# Question on Bonding Pouches



## Flutter (Jan 20, 2009)

Sorry for asking so many questions, Im just so curious!And if i _do_ end up getting a hedgie i would like to know alot about them first 

So i saw a post on bonding pouches, and i was wandering if they are important with bonding?
Say if i got a hedgehog would it actually stay in the pouch?
And would it be comfortable in there?

I mean with sugar gliders, They are put into pouches after birth so they're good in it right? And their pretty much calm in it so i heard.
But would a hedgehog like it? Would it be safe to go places with it?
I want to know all i need to know about Hedgies and pouches, and reading about how your hedgies tolerate it would be great!
Help Please!


----------



## Annabeth (Nov 2, 2008)

I know my little Mina loves to sit in my lap in either her little snuggle sack or camo hat while I check my email. She'll sniff around for a bit and after awhile, she'll drift off to sleep.


----------



## Cimredopyh (Oct 13, 2008)

Hedgehogs are burrowing animals so they are naturally drawn to dark enclosed spaces. You will find that they love getting into inside tunnels, tubes, and they love to dig and burrow into piles of fabrics. If they can get away with it they also love to squeeze their prickly little bodies into your sleeves, pockets and trouser legs :lol:

Be sure that you use a safe fabric (fleece, courderoy, denim) with small tight stiching and no loose threads for a hedgie bag/ pouch because their digging and burrowing behavior has a tendency to get their nails and toes tangled up in loose threads.


----------



## ana (Jan 21, 2009)

Mine loves her snuggle sack!
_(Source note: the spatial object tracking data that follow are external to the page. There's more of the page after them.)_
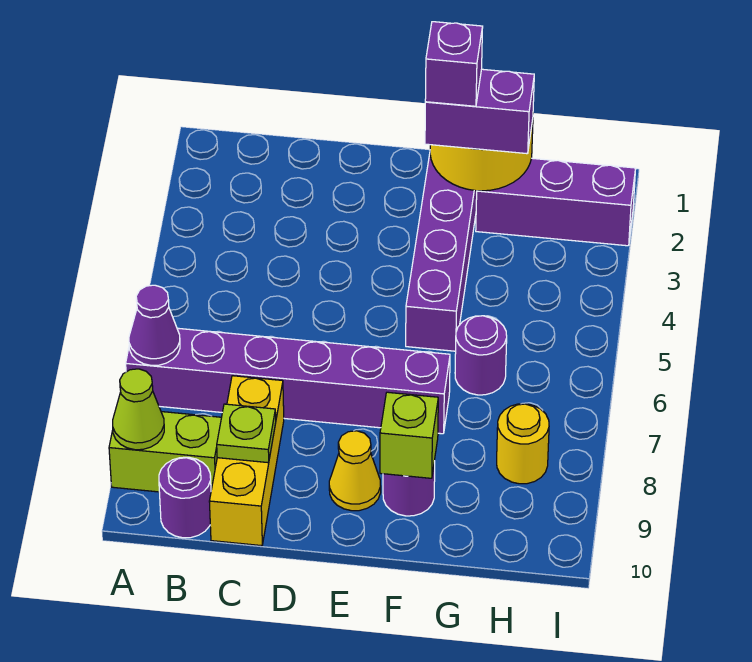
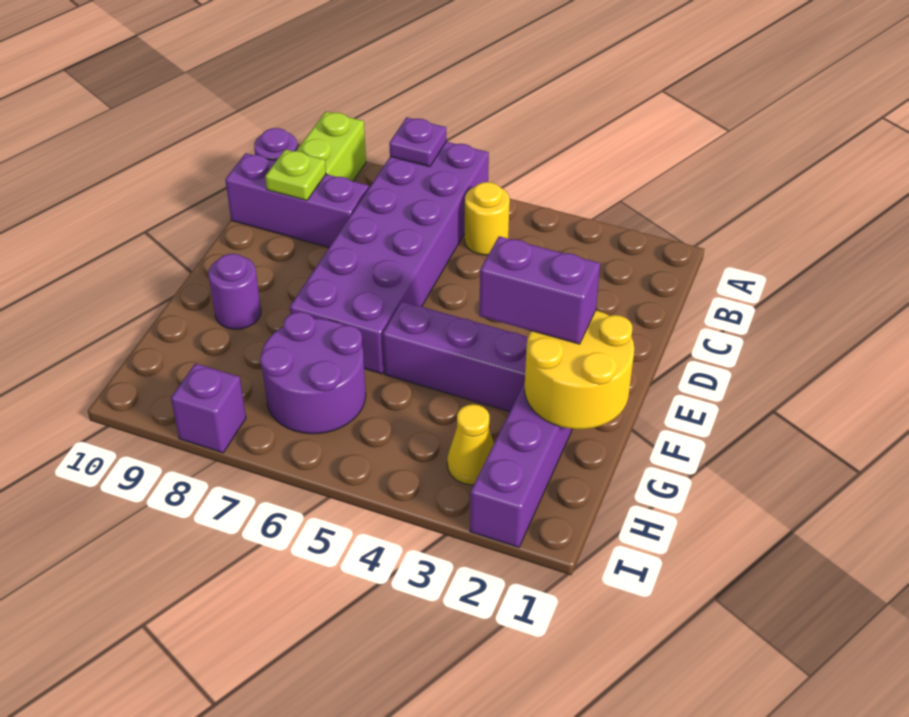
purple 1x6 brick [126,328,450,434] -> purple 2x6 brick [290,142,489,374]
purple 1x1 cone [129,285,180,365] -> purple 1x1 plate [389,117,447,167]
lime 1x1 cone [113,369,164,450] -> none
yellow 1x3 brick [209,376,284,546] -> purple 1x3 brick [225,153,369,247]
yellow 1x1 cone [329,431,381,511] -> yellow 1x1 cone moved to [447,404,494,485]
purple 1x2 brick [425,69,534,154] -> purple 1x2 brick turned to [479,236,600,344]
purple 1x1 brick [425,22,483,106] -> purple 1x1 brick moved to [171,363,246,453]
lime 1x1 brick [380,392,438,478] -> none
purple 1x1 round brick [455,316,507,395] -> purple 2x2 round brick [260,312,366,434]
yellow 1x1 round brick [497,404,549,484] -> yellow 1x1 round brick moved to [465,182,510,255]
She sleeps in it on my lap for hours... I think she actually prefers it to her regular bed. 

I haven't taken her out of the house in it (too cold!) but she doesn't seem to mind if I move around/walk downstairs/etc... She'll just stand up and start sniffing around.


----------



## Flutter (Jan 20, 2009)

Awwww! thanks you guys!
I can just imagine that XD


----------